Tomar la palabra

Digerir el mundo

La televisión informa del bombardeo de Gaza por parte del gobierno israelí, de cómo el cambio climático arremete brutalmente contra los más vulnerables, y de las últimas y más recientes declaraciones de un famoso. El presente no es esperanzador y cuesta pensar en que llegarán tiempos mejores. El clima anímico rezuma a cinismo, indiferencia y apatía, y yo, como muchos ciudadanos de mi país, no soy una excepción al mismo: las palabras están divorciadas de las cosas, los fenómenos se nos presentan como simulaciones, y nuestras vidas están demasiado separadas como para pensar en vínculos, uniones o realidades. El panorama embrutece y cuesta distinguir lo deseable en nuestro mundo. Entre tanto, cabe hacerse algunas preguntas, y a mí se me ha ocurrido esta: ¿Cómo digerimos este mundo? 

Se me ocurre una respuesta que en absoluto pretendo que cierre la explicación: digerimos el mundo mediante el rechazo. La trama del mundo, llena de horrores y de belleza, de experiencias significativas, sentidos y vacíos, se digiere rechazándola. Y es que las cosas, en tanto que implican negatividades, tensiones y resistencias, no están llamadas a reafirmarnos. Por eso creo que el embrutecimiento con el que vivimos, el negarnos a hilar las cosas y las palabras, de alguna forma nos protege de las mismas; como si de una ilusión de comodidad se tratase.

El psicoanalista italiano Domenico Cosenza nos ofrece algunas interpretaciones sobre el rechazo encuadrándolo en lo que denomina la nueva época de lo inconsciente. Para este el rechazo no sólo es una demanda muda, algo así como una petición encubierta tras decir que no, sino que también es una forma de defensa extrema frente a lo real de la castración; esto es, frente al vacío, la incompletitud, la falta. El rechazo sería una forma de protegernos de lo angustioso de la vida, y es que, en buena medida, nuestras subjetividades están volcadas en evitar el horror en el corazón del saber, disponiéndonos a rechazar aquello que no sabemos. 

Cosenza comenta que este rechazo encarna un goce real sin sentido que no permite un cuestionamiento enigmático entre quienes lo experimentamos. Digamos que si optamos (inconscientemente) por el rechazo es porque este nos alivia en un sentido muy concreto: evita que nos preguntemos algo que nos divida. El rechazo nos promete esquivar lo que Zizek ha denominado como nuestro estatuto histérico.

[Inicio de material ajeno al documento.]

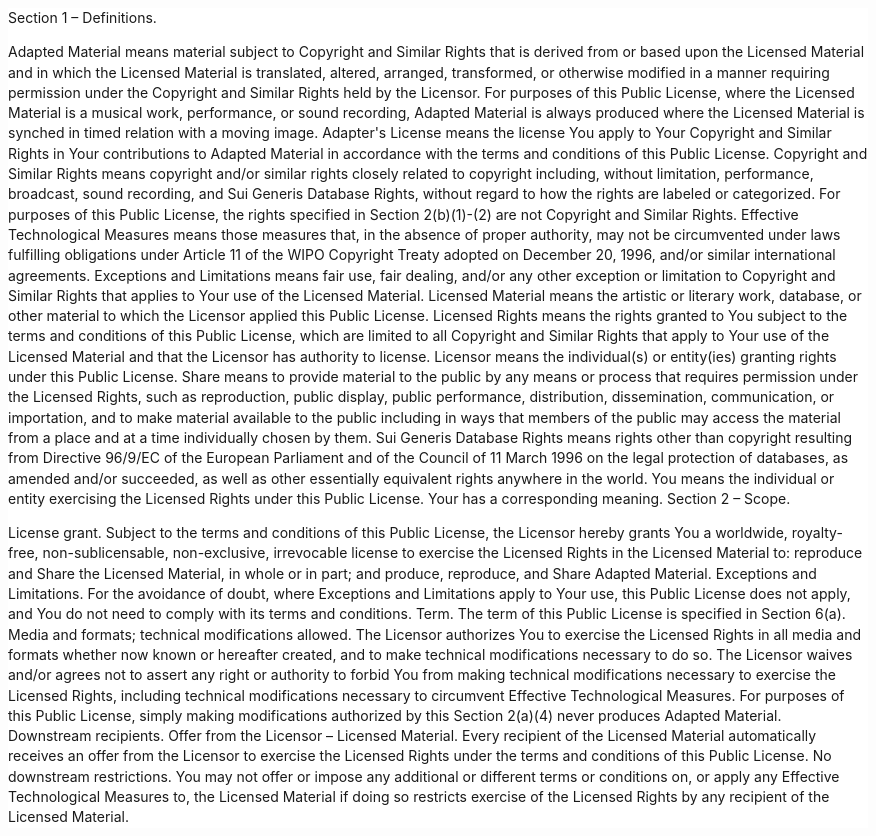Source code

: Section 1 – Definitions.

Adapted Material means material subject to Copyright and Similar Rights that is derived from or based upon the Licensed Material and in which the Licensed Material is translated, altered, arranged, transformed, or otherwise modified in a manner requiring permission under the Copyright and Similar Rights held by the Licensor. For purposes of this Public License, where the Licensed Material is a musical work, performance, or sound recording, Adapted Material is always produced where the Licensed Material is synched in timed relation with a moving image.
Adapter's License means the license You apply to Your Copyright and Similar Rights in Your contributions to Adapted Material in accordance with the terms and conditions of this Public License.
Copyright and Similar Rights means copyright and/or similar rights closely related to copyright including, without limitation, performance, broadcast, sound recording, and Sui Generis Database Rights, without regard to how the rights are labeled or categorized. For purposes of this Public License, the rights specified in Section 2(b)(1)-(2) are not Copyright and Similar Rights.
Effective Technological Measures means those measures that, in the absence of proper authority, may not be circumvented under laws fulfilling obligations under Article 11 of the WIPO Copyright Treaty adopted on December 20, 1996, and/or similar international agreements.
Exceptions and Limitations means fair use, fair dealing, and/or any other exception or limitation to Copyright and Similar Rights that applies to Your use of the Licensed Material.
Licensed Material means the artistic or literary work, database, or other material to which the Licensor applied this Public License.
Licensed Rights means the rights granted to You subject to the terms and conditions of this Public License, which are limited to all Copyright and Similar Rights that apply to Your use of the Licensed Material and that the Licensor has authority to license.
Licensor means the individual(s) or entity(ies) granting rights under this Public License.
Share means to provide material to the public by any means or process that requires permission under the Licensed Rights, such as reproduction, public display, public performance, distribution, dissemination, communication, or importation, and to make material available to the public including in ways that members of the public may access the material from a place and at a time individually chosen by them.
Sui Generis Database Rights means rights other than copyright resulting from Directive 96/9/EC of the European Parliament and of the Council of 11 March 1996 on the legal protection of databases, as amended and/or succeeded, as well as other essentially equivalent rights anywhere in the world.
You means the individual or entity exercising the Licensed Rights under this Public License. Your has a corresponding meaning.
Section 2 – Scope.

License grant.
Subject to the terms and conditions of this Public License, the Licensor hereby grants You a worldwide, royalty-free, non-sublicensable, non-exclusive, irrevocable license to exercise the Licensed Rights in the Licensed Material to:
reproduce and Share the Licensed Material, in whole or in part; and
produce, reproduce, and Share Adapted Material.
Exceptions and Limitations. For the avoidance of doubt, where Exceptions and Limitations apply to Your use, this Public License does not apply, and You do not need to comply with its terms and conditions.
Term. The term of this Public License is specified in Section 6(a).
Media and formats; technical modifications allowed. The Licensor authorizes You to exercise the Licensed Rights in all media and formats whether now known or hereafter created, and to make technical modifications necessary to do so. The Licensor waives and/or agrees not to assert any right or authority to forbid You from making technical modifications necessary to exercise the Licensed Rights, including technical modifications necessary to circumvent Effective Technological Measures. For purposes of this Public License, simply making modifications authorized by this Section 2(a)(4) never produces Adapted Material.
Downstream recipients.
Offer from the Licensor – Licensed Material. Every recipient of the Licensed Material automatically receives an offer from the Licensor to exercise the Licensed Rights under the terms and conditions of this Public License.
No downstream restrictions. You may not offer or impose any additional or different terms or conditions on, or apply any Effective Technological Measures to, the Licensed Material if doing so restricts exercise of the Licensed Rights by any recipient of the Licensed Material.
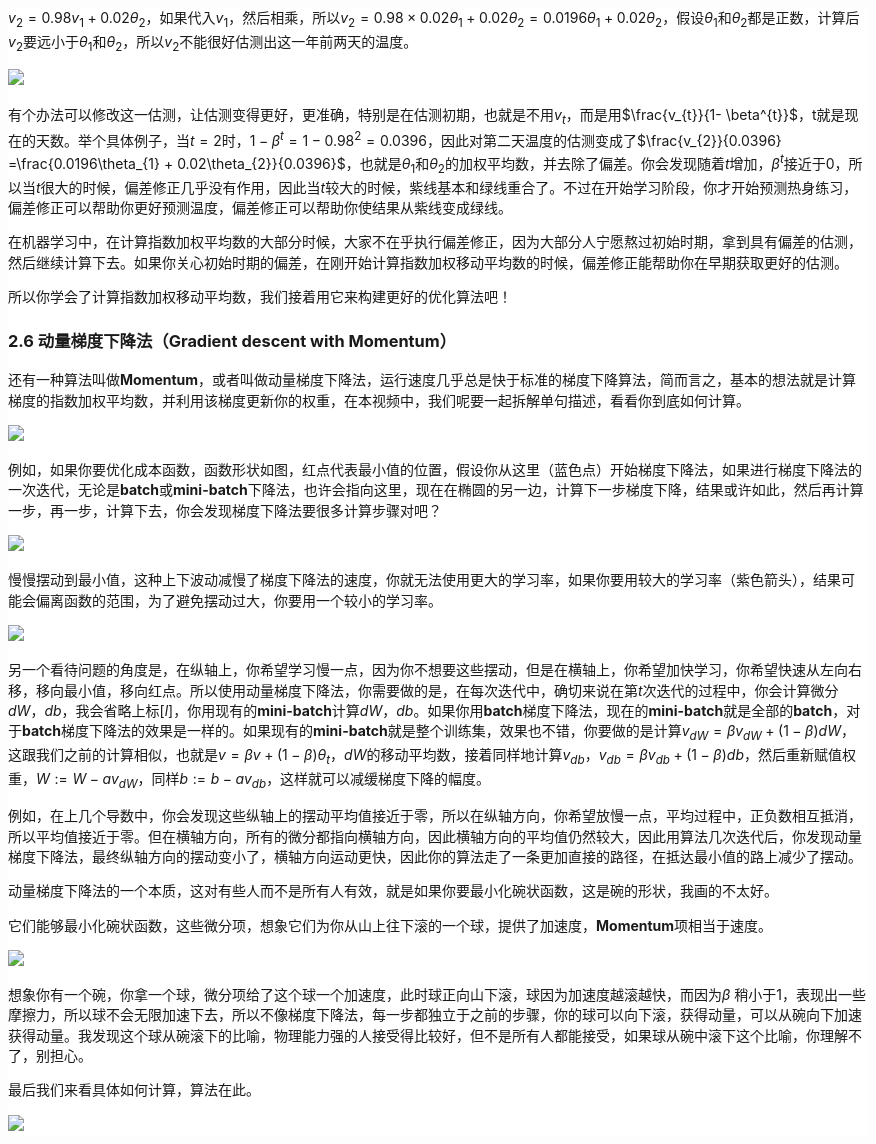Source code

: $v_{2} = 0.98v_{1} + 0.02\theta_{2}$，如果代入$v_{1}$，然后相乘，所以$v_{2}= 0.98 \times 0.02\theta_{1} + 0.02\theta_{2} = 0.0196\theta_{1} +0.02\theta_{2}$，假设$\theta_{1}$和$\theta_{2}$都是正数，计算后$v_{2}$要远小于$\theta_{1}$和$\theta_{2}$，所以$v_{2}$不能很好估测出这一年前两天的温度。

![](../images/f602c9d517a7f6c01fe18171dade17e6.png)

有个办法可以修改这一估测，让估测变得更好，更准确，特别是在估测初期，也就是不用$v_{t}$，而是用$\frac{v_{t}}{1- \beta^{t}}$，t就是现在的天数。举个具体例子，当$t=2$时，$1 - \beta^{t} = 1 -  {0.98}^{2} = 0.0396$，因此对第二天温度的估测变成了$\frac{v_{2}}{0.0396} =\frac{0.0196\theta_{1} +  0.02\theta_{2}}{0.0396}$，也就是$\theta_{1}$和$\theta_{2}$的加权平均数，并去除了偏差。你会发现随着$t$增加，$\beta^{t}$接近于0，所以当$t$很大的时候，偏差修正几乎没有作用，因此当$t$较大的时候，紫线基本和绿线重合了。不过在开始学习阶段，你才开始预测热身练习，偏差修正可以帮助你更好预测温度，偏差修正可以帮助你使结果从紫线变成绿线。

在机器学习中，在计算指数加权平均数的大部分时候，大家不在乎执行偏差修正，因为大部分人宁愿熬过初始时期，拿到具有偏差的估测，然后继续计算下去。如果你关心初始时期的偏差，在刚开始计算指数加权移动平均数的时候，偏差修正能帮助你在早期获取更好的估测。

所以你学会了计算指数加权移动平均数，我们接着用它来构建更好的优化算法吧！

### 2.6 动量梯度下降法（Gradient descent with Momentum）

还有一种算法叫做**Momentum**，或者叫做动量梯度下降法，运行速度几乎总是快于标准的梯度下降算法，简而言之，基本的想法就是计算梯度的指数加权平均数，并利用该梯度更新你的权重，在本视频中，我们呢要一起拆解单句描述，看看你到底如何计算。

![](../images/54322ca2d7b5aed9739fd079fb3b2b6d.png)

例如，如果你要优化成本函数，函数形状如图，红点代表最小值的位置，假设你从这里（蓝色点）开始梯度下降法，如果进行梯度下降法的一次迭代，无论是**batch**或**mini-batch**下降法，也许会指向这里，现在在椭圆的另一边，计算下一步梯度下降，结果或许如此，然后再计算一步，再一步，计算下去，你会发现梯度下降法要很多计算步骤对吧？

![](../images/f378695f4b475da6546b6ab239d27a3d.png)

慢慢摆动到最小值，这种上下波动减慢了梯度下降法的速度，你就无法使用更大的学习率，如果你要用较大的学习率（紫色箭头），结果可能会偏离函数的范围，为了避免摆动过大，你要用一个较小的学习率。

![](../images/cc2d415b8ccda9fdaba12c575d4d3c4b.png)

另一个看待问题的角度是，在纵轴上，你希望学习慢一点，因为你不想要这些摆动，但是在横轴上，你希望加快学习，你希望快速从左向右移，移向最小值，移向红点。所以使用动量梯度下降法，你需要做的是，在每次迭代中，确切来说在第$t$次迭代的过程中，你会计算微分$dW$，$db$，我会省略上标$[l]$，你用现有的**mini-batch**计算$dW$，$db$。如果你用**batch**梯度下降法，现在的**mini-batch**就是全部的**batch**，对于**batch**梯度下降法的效果是一样的。如果现有的**mini-batch**就是整个训练集，效果也不错，你要做的是计算$v_{{dW}}= \beta v_{{dW}} + \left( 1 - \beta \right)dW$，这跟我们之前的计算相似，也就是$v = \beta v + \left( 1 - \beta \right)\theta_{t}$，$dW$的移动平均数，接着同样地计算$v_{db}$，$v_{db} = \beta v_{{db}} + ( 1 - \beta){db}$，然后重新赋值权重，$W:= W -av_{{dW}}$，同样$b:= b - a v_{db}$，这样就可以减缓梯度下降的幅度。

例如，在上几个导数中，你会发现这些纵轴上的摆动平均值接近于零，所以在纵轴方向，你希望放慢一点，平均过程中，正负数相互抵消，所以平均值接近于零。但在横轴方向，所有的微分都指向横轴方向，因此横轴方向的平均值仍然较大，因此用算法几次迭代后，你发现动量梯度下降法，最终纵轴方向的摆动变小了，横轴方向运动更快，因此你的算法走了一条更加直接的路径，在抵达最小值的路上减少了摆动。

动量梯度下降法的一个本质，这对有些人而不是所有人有效，就是如果你要最小化碗状函数，这是碗的形状，我画的不太好。

它们能够最小化碗状函数，这些微分项，想象它们为你从山上往下滚的一个球，提供了加速度，**Momentum**项相当于速度。

![](../images/be943a4d64800e989a375e7972fefbfe.png)

想象你有一个碗，你拿一个球，微分项给了这个球一个加速度，此时球正向山下滚，球因为加速度越滚越快，而因为$\beta$ 稍小于1，表现出一些摩擦力，所以球不会无限加速下去，所以不像梯度下降法，每一步都独立于之前的步骤，你的球可以向下滚，获得动量，可以从碗向下加速获得动量。我发现这个球从碗滚下的比喻，物理能力强的人接受得比较好，但不是所有人都能接受，如果球从碗中滚下这个比喻，你理解不了，别担心。

最后我们来看具体如何计算，算法在此。

![](../images/a3af0fb5e49e16c108e72d015ef0fdb6.png)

Las preguntas nos histerizan: nos parten en (como mínimo) dos y nos hacen dudar. Producen incomodidad, quiebran el presentismo y nos hacen revisar el pasado. Con ellas sentimos arrepentimiento y remordimiento. Sartre decía que “el remordimiento me disocia de mi propio pasado, de mis propias acciones pasadas, mientras que el miedo al remordimiento me impide tomar cualquier medida vinculante para el futuro de la que pudiera arrepentirme”. Frente a la condena de la angustia, lo aparentemente liberador del rechazo es la falta de compromiso y el abandono de la responsabilidad.

Nos hemos acostumbrado a sentir una silenciosa angustia por la angustia. Silencio frente a la sucesión de imágenes y declaraciones en televisión, el ruido y la acumulación de cosas, o frente a la brevedad y repetición de los shorts en Youtube, Instagram y Tik Tok.  Aún así, conviene indicar que estar en silencio no es lo mismo que estar callado. La nuestra es una época hipercomunicativa que ha multiplicado la cantidad de información y dispositivos a nuestro alcance; nunca nos ha resultado tan accesible “expresar” nuestra personalidad, esa identidad con la que abrimos y cerramos los días. 

Con el silencio nos aferramos pertinazmente al Yo y nos evitamos el pasaje por la intimidad interior de la clase media. Evitamos la angustia y nos agarramos a la sartreana ilusión de Ser, a nuestra disponibilidad inmediata. La versión positiva de esta acción es la constitución del Yo contemporáneo, cuya racionalidad describía así Fedric Jameson: “en el intento de mantenerme libre de todo aquello que pudiera surgir, atesoro mi presente como un avaro, temiendo despilfarrarlo, por si acaso lo necesitase en el futuro”.

Dado que nos hemos cubierto de disponibilidad e inmediatez para arrinconar nuestros miedos, hoy toca localizar nuestra voz en el futuro. Y es que en medio de la indiferencia generalizada frente a un genocidio televisado, conviene recordar el descubrimiento freudiano: no somos ni objetos que podamos conocer mediante la mirada ni una espacialidad que pueda ser vista; sino que somos un logos que puede ser escuchado. Apostemos por otras formas de digerir el mundo: escuchemos para recuperar la voz.